We started our analysis of the PMA convention with a piece entitled, PMA Analysis — Does Houston Merit A Permanent Place In The PMA Rotation?
We then ran PMA’s Attendance Just Shy Of 16,000, which focused on attendance. Peter Dessak, Vice President of Six L’s Packing Company, contributed to the industry discussion with a letter pointing out that with a hotel room in the Galleria area there were increased costs. We ran the letter as part of a piece entitled, Pundit’s Mailbag — PMA Needs To Factor Bus Time And Taxi Costs Into Convention City Choice.
Pundit’s Mailbag — Selling Versus Learning At PMA featured a contribution from Jack Vessey, Vice President and Marketing Director for Vessey & Company. The letter pointed out that increased attendance of growers can create educational opportunities for the whole industry. This piece also raised the issue of a disconnect between exhibitors there to sell and some attendees at PMA to learn.
We then ran a piece entitled Pundit’s Mailbag — Should PMA Facilitate Meetings During Program Times? The piece dealt with the tension between accommodating attendees’ desires to set up their own meetings and PMA’s need to maintain attendance at official functions.
Today we review a letter from a major sell-side player who takes exception to these two paragraphs that we had published:
One exhibitor at a fresh-cut organization told us a little story: He was manning his booth and a fresh–cut processor on another continent came over to ask questions and take pictures regarding the technology used in production of certain items. As our exhibitor politely tried to disengage himself to look for clients and prospects to help, the visitor kept asking questions.
When he didn’t get the honest and open answers he wanted plus felt exasperated as our exhibitor friend kept trying to pull away, the visiting fresh-cut processor finally announced: “Listen, I’m here at PMA to learn” and our exhibitor friend explained: “That’s fine, but I’m here to sell!”
Here is what our correspondent had to say:
I couldn’t help but roll my eyes when I read this on the Pundit because I have heard this before on the PMA floor.

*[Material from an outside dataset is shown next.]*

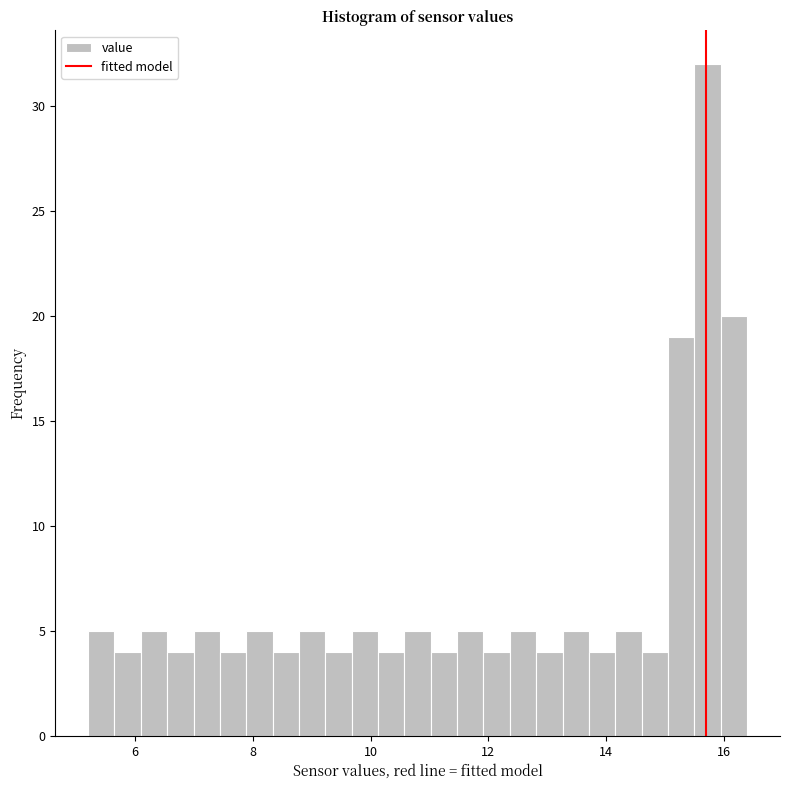

Read against the x-axis, roughly where is the centre of the tallest bar?

15.8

If someone needs to learn and cannot get anywhere, send them my way. Even if they are a direct competitor.
I have found over time we can still learn from each other without compromising our competitive position.
Some of the most insightful things I have learned in this business have come from relationships I have had with direct competitors in both the USA, and abroad, not to mention having made some good friends.
— Eric Schwartz
Dole Fresh Vegetables
There is little question but that Eric is correct. If someone does things very different from what your organization does, he is bound to know a lot of things you don’t — you can certainly learn a lot, and the key is to find what is relevant to you.
To the extent someone is a direct competitor, you have a lot in common and, because everything is so relevant, even if guarded in discussions — some pearls are bound to slip out.
Yet the very fact that Eric mentions having heard it on the floor indicates that our original letter-writer hit a nerve.
Eric has the great advantage of being part of the largest company in the industry. Anyone who stood in Dole’s incredible new booth this year — design was overseen by Rick Utchell, who we mentioned both here and here — could see the kind of support and staff Dole can field.
To some extent Eric can focus on very valuable long-term learning because he has a large team of salespeople whose job is to get the orders. In fact, one could argue that in his present position, it is Eric’s job to focus on such strategic relationships. After all, today’s competitor may be tomorrow’s acquisition.
For many of the exhibitors that don’t have the depth of staff, the focus is inevitably more short term.
Eric’s comment about finding friendships among competitors is certainly true. Who better understands your situation? Who can have more empathy?
The Pundit’s grandfather used to show pictures of an annual dinner dance in New York City for a Club known as The Scavengers. We don’t know much about it, but know that the Pundit’s grandfather, Harry Prevor, was always up on dais, and the dinner was always honoring some union leader or other industry kingpin. The all-male officers would sit on the dais and their wives were seated mixed in at the tables on the floor. Everyone was dressed to the nines — men in tails and women in ball gowns.
We understand that there was some kind of “clubhouse” down on the Washington Street Market and everyone down on the market was a member.
A clubhouse, annual dinner dances… they were certainly all competitors, but the industry was somehow more fun as well.
Our sense is that business has changed. The people are less homogeneous and their roles less defined. When The Scavengers met, there was no real concern that a potato and onion house would start competing with a tomato house. Today, anyone can do anything and so people are more guarded.
Certainly nobody spent money to market as they do at PMA today, so the stress level was less.
Many thanks to Eric for reminding us that there is value in relationships that cannot always be predicted at first meeting and that it is generally wise to keep ourselves open to learning in unpredictable places and unpredictable ways.